When a sitting governor tells the public that federal agents are “turning the country into Nazi Germany by grabbing people off the street and disappearing them,” he is not clarifying a debate. He is ending one — for himself. Illinois Governor JB Pritzker chose the single comparison guaranteed to make the argument about his words instead of about the conduct he claims to oppose. That was a mistake, and it was avoidable.
I say that as someone who thinks the underlying worry is real. How the government detains people, whether they get a hearing, and whether anyone can find them afterward are questions a free country is supposed to ask out loud. Due process is not a partisan luxury. When enforcement moves fast and paperwork moves slow, mistakes happen, and citizens and lawful residents can get swept up in operations aimed at someone else. That deserves scrutiny.
But scrutiny requires language that survives contact with the facts. Nazi Germany built industrialized death camps. It stripped citizenship by law, seized property, and murdered millions. Deportation proceedings — even aggressive, even flawed, even ones you find cruel — are not that. The moment you equate the two, you have not raised the stakes of the conversation. You have lowered the bar for what counts as genocide, and you have insulted the memory of the people who actually lived and died under it.
Here is the tactical cost. Reach for the biggest rhetorical hammer available, and you dare your opponents to point out the exaggeration. They will, gladly. Every camera then swings from the policy to the professor grading the metaphor. Pritzker took a fight he might have won on substance and traded it for one he cannot win on history.
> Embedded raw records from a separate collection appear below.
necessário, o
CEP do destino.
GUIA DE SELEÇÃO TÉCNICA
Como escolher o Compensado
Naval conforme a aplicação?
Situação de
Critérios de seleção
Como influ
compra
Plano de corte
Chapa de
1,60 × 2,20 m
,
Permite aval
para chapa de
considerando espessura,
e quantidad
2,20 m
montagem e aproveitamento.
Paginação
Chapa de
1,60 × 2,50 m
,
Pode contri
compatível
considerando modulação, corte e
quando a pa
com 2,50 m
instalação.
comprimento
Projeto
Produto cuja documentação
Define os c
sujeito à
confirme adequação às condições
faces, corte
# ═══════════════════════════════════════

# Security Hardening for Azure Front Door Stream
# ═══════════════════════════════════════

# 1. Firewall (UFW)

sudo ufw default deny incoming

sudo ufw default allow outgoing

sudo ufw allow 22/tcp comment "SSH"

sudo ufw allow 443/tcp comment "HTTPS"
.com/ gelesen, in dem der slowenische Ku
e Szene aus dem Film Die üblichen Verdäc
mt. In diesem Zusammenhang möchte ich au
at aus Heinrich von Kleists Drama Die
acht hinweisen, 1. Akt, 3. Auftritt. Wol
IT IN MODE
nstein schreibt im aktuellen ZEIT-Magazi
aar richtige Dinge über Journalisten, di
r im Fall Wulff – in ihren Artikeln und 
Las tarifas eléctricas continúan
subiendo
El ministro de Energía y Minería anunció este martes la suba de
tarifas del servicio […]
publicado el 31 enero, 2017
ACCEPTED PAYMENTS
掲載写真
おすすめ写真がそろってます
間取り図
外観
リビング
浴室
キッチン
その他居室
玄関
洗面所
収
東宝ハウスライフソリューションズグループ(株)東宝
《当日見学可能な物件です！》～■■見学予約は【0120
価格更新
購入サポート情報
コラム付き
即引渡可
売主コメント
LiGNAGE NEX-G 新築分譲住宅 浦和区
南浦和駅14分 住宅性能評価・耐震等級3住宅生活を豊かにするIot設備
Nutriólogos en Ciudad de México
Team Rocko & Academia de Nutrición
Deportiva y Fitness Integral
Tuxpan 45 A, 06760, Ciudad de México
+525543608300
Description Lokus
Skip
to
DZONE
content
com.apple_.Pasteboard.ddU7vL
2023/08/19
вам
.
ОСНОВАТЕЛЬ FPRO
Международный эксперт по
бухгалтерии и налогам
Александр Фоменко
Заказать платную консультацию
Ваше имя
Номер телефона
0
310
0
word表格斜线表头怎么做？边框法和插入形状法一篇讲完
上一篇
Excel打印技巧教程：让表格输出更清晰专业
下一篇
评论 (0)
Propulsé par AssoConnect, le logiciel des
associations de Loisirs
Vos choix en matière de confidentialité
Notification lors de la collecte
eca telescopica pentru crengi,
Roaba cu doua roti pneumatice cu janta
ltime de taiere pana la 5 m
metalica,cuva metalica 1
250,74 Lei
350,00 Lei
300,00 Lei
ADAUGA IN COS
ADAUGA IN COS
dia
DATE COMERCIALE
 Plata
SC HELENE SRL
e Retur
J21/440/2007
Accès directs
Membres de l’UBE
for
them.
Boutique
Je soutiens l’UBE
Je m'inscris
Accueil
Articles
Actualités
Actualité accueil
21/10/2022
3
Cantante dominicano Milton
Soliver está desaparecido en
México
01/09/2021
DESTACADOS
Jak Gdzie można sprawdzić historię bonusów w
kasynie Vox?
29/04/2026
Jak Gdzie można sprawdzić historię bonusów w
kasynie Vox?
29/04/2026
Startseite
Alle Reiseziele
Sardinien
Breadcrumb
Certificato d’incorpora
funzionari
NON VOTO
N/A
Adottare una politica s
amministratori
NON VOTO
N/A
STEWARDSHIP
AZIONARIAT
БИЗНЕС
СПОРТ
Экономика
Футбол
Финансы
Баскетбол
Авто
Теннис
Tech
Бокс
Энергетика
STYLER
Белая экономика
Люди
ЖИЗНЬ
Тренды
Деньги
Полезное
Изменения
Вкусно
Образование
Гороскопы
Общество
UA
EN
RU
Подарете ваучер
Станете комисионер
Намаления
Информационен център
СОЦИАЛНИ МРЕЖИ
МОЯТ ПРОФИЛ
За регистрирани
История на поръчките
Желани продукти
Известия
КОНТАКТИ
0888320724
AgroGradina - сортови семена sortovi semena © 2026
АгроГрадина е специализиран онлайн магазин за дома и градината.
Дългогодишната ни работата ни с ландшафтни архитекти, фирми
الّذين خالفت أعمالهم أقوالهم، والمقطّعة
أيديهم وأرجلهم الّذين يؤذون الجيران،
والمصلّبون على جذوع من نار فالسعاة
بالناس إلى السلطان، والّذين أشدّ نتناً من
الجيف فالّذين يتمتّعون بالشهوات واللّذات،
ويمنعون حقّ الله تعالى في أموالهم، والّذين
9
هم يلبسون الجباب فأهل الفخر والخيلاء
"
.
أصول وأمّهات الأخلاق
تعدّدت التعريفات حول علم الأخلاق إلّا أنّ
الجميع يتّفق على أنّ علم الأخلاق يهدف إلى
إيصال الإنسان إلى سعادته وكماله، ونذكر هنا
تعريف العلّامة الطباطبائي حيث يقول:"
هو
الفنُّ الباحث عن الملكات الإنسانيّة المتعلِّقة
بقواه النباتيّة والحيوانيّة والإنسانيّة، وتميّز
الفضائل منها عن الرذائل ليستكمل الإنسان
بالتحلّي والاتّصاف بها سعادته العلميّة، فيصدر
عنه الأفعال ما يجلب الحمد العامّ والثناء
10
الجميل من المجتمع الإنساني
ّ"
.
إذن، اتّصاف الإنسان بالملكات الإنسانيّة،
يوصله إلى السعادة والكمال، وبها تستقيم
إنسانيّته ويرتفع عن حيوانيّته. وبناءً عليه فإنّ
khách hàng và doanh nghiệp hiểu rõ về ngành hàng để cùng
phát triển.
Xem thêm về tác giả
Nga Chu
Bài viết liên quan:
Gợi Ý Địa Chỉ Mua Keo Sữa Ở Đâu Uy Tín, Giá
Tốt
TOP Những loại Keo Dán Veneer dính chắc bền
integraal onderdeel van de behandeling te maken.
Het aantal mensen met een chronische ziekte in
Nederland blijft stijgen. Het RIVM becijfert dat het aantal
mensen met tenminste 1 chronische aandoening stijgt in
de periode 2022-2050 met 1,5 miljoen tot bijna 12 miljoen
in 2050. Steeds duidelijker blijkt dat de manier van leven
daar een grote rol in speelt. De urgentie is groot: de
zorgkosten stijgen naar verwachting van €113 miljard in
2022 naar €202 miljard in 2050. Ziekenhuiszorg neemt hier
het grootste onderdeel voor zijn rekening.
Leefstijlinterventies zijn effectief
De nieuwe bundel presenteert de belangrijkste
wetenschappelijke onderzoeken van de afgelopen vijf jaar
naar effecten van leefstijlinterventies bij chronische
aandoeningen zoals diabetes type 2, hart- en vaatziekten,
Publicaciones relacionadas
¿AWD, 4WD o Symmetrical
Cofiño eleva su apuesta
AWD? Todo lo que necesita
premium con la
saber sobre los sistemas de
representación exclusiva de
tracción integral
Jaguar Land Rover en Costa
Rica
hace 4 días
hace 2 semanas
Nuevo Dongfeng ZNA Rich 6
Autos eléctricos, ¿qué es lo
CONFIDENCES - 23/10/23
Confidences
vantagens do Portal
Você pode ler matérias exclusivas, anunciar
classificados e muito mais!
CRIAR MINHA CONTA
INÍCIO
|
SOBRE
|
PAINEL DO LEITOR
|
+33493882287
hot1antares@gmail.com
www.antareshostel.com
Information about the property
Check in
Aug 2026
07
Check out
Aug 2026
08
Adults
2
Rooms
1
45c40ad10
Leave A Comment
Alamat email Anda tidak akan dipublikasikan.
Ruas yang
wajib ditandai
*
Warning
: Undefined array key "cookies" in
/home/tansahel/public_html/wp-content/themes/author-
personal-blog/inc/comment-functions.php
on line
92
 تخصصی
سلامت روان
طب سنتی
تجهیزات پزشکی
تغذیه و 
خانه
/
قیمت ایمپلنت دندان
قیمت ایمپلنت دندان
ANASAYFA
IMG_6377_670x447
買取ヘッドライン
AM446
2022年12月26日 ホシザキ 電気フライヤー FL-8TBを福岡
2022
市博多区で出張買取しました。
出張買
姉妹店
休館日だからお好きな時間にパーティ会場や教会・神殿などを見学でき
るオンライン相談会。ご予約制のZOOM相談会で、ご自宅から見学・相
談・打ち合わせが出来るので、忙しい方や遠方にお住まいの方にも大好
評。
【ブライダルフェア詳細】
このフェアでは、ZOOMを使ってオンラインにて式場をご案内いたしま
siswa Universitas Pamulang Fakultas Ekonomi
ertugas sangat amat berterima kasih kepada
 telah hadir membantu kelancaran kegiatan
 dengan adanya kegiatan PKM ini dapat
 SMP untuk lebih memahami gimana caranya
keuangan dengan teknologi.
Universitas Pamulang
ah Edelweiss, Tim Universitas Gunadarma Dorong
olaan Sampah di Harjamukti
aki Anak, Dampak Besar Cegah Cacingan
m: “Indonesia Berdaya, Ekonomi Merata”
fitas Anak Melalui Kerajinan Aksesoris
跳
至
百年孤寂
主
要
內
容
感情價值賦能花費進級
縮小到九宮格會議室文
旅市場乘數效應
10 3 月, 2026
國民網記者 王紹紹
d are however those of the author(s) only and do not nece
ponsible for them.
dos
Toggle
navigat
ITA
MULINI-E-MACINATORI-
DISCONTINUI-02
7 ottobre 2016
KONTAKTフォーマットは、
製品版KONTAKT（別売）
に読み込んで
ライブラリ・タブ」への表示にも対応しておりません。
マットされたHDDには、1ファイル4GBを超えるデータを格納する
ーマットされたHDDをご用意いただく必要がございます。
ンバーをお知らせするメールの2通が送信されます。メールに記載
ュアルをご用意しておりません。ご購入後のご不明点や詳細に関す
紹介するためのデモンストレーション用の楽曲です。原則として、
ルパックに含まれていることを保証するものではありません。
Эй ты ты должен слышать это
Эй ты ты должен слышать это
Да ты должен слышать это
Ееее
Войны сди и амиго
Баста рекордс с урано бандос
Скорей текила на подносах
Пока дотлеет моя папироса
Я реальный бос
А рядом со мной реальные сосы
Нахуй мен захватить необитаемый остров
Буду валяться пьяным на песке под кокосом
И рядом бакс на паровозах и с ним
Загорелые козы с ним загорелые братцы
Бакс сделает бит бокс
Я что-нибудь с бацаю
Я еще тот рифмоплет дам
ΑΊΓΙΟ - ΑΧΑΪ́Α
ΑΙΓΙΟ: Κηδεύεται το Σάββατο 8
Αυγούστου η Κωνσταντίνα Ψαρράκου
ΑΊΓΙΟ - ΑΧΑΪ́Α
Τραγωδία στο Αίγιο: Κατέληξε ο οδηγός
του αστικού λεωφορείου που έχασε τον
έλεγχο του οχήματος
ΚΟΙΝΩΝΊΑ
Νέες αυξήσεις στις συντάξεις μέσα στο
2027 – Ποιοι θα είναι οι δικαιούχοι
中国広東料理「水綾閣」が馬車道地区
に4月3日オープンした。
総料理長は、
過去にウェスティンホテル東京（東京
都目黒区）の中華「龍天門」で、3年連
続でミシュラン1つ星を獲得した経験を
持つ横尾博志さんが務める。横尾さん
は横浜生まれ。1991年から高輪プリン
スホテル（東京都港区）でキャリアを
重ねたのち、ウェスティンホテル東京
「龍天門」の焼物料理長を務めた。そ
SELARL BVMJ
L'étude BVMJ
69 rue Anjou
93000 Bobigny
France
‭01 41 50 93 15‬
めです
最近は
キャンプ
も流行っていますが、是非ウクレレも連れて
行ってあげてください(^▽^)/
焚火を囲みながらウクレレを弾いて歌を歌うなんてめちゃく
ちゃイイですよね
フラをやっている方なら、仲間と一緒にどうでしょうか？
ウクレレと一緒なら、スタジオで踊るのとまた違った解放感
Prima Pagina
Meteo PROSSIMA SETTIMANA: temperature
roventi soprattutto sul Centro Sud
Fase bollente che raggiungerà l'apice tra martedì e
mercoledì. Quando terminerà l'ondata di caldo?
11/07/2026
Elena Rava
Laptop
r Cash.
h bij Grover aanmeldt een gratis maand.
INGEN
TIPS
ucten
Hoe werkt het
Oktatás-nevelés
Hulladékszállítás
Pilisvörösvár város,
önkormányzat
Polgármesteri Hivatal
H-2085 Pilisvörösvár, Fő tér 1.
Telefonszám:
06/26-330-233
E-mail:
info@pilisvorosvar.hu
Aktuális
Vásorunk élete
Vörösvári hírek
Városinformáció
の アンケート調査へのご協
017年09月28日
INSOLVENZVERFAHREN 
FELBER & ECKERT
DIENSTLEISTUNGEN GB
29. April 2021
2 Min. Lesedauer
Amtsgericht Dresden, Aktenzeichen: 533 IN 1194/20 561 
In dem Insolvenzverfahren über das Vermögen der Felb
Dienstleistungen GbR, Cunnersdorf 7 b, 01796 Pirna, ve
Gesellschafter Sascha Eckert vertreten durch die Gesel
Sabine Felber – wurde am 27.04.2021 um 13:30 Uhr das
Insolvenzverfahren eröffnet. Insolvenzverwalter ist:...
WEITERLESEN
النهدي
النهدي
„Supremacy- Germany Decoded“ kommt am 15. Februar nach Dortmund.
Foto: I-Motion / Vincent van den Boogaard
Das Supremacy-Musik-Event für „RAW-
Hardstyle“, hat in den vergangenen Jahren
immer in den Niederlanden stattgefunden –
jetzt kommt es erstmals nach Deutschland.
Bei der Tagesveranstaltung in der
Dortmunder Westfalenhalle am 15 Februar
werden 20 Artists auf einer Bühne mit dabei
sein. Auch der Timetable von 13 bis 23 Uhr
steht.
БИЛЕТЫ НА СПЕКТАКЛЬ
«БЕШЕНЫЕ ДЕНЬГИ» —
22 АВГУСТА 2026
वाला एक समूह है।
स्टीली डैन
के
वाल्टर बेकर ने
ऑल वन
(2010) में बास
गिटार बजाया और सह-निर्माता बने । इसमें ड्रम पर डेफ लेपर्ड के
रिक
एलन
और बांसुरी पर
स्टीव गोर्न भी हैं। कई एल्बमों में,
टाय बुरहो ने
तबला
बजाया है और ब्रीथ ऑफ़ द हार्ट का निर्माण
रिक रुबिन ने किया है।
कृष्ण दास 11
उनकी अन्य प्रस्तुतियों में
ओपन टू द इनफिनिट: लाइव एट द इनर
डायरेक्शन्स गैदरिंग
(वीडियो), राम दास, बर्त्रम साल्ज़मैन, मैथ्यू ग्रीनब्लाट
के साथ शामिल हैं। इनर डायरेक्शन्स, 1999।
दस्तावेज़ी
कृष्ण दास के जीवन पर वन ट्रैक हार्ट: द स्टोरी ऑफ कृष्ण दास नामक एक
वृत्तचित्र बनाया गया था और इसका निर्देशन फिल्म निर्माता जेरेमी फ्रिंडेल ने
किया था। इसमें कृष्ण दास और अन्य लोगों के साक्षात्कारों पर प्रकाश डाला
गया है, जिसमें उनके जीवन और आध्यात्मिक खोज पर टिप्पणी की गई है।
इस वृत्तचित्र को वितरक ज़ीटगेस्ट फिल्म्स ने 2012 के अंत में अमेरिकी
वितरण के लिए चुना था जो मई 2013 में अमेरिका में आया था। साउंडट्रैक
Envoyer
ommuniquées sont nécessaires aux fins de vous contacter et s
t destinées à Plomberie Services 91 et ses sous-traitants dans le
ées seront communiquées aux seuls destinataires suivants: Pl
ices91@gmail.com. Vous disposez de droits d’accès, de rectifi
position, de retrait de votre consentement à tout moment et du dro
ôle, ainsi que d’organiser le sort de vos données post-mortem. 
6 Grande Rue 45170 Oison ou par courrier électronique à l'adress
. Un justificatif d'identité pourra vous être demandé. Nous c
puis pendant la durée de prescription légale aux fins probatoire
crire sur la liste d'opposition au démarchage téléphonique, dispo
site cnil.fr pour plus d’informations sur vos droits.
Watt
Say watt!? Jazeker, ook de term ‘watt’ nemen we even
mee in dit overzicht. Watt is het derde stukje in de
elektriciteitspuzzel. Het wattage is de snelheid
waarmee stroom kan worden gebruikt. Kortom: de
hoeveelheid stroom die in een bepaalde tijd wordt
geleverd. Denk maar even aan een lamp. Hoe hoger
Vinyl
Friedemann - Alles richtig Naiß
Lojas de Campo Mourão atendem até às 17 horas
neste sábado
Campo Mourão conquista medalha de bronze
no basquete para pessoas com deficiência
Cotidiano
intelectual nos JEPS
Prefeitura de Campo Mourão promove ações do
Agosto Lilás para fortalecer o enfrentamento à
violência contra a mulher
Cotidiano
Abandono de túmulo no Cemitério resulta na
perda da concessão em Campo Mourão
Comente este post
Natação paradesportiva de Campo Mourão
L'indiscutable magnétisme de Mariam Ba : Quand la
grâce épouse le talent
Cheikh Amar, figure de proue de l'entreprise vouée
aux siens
The strongest version of his position doesn’t need the analogy at all. It goes like this: a functioning system tells families where their relatives are being held. It gives people a court date and a lawyer’s phone call. It distinguishes between a violent fugitive and a landscaper with an expired visa, and it treats the distinction as sacred rather than inconvenient. Make that case with specifics — names, dates, detainees nobody can locate — and you force the other side to defend the details. That is a debate worth having.
Instead we get theater, and the administration’s defenders are happy to play their part. They insist every operation is surgical, that agents only clear the rolls of people with “zero legal right” to be here, that panic is proof the policy works. That framing has its own dishonesty. Enforcement at scale is never surgical, and pretending otherwise is how the genuine errors get waved away. Both sides, in other words, would rather perform certainty than examine the actual record.
So who benefits when a governor cries tyranny in its loudest possible form? The people running the operations he objects to. They no longer have to answer for a single detention. They only have to say the word “Nazi” back to him and watch the room roll its eyes.
You have watched this play out before. A politician with a legitimate grievance grabs the most explosive comparison in the drawer, the comparison becomes the story, and the grievance evaporates. It is a bad habit on the left and the right alike, and it has hollowed out our capacity to describe ordinary abuses of power without invoking the worst crime in human history.
Words are the only tools a governor has when he does not command the agents in question. Pritzker spent his on a comparison that cannot hold, and in doing so he made the enforcement he condemns easier to defend. If he believes people are being detained without process, he should prove it — with cases, not costumes.
Save the Nuremberg vocabulary for Nuremberg. The people caught in the machinery he’s describing deserve an advocate who can be believed.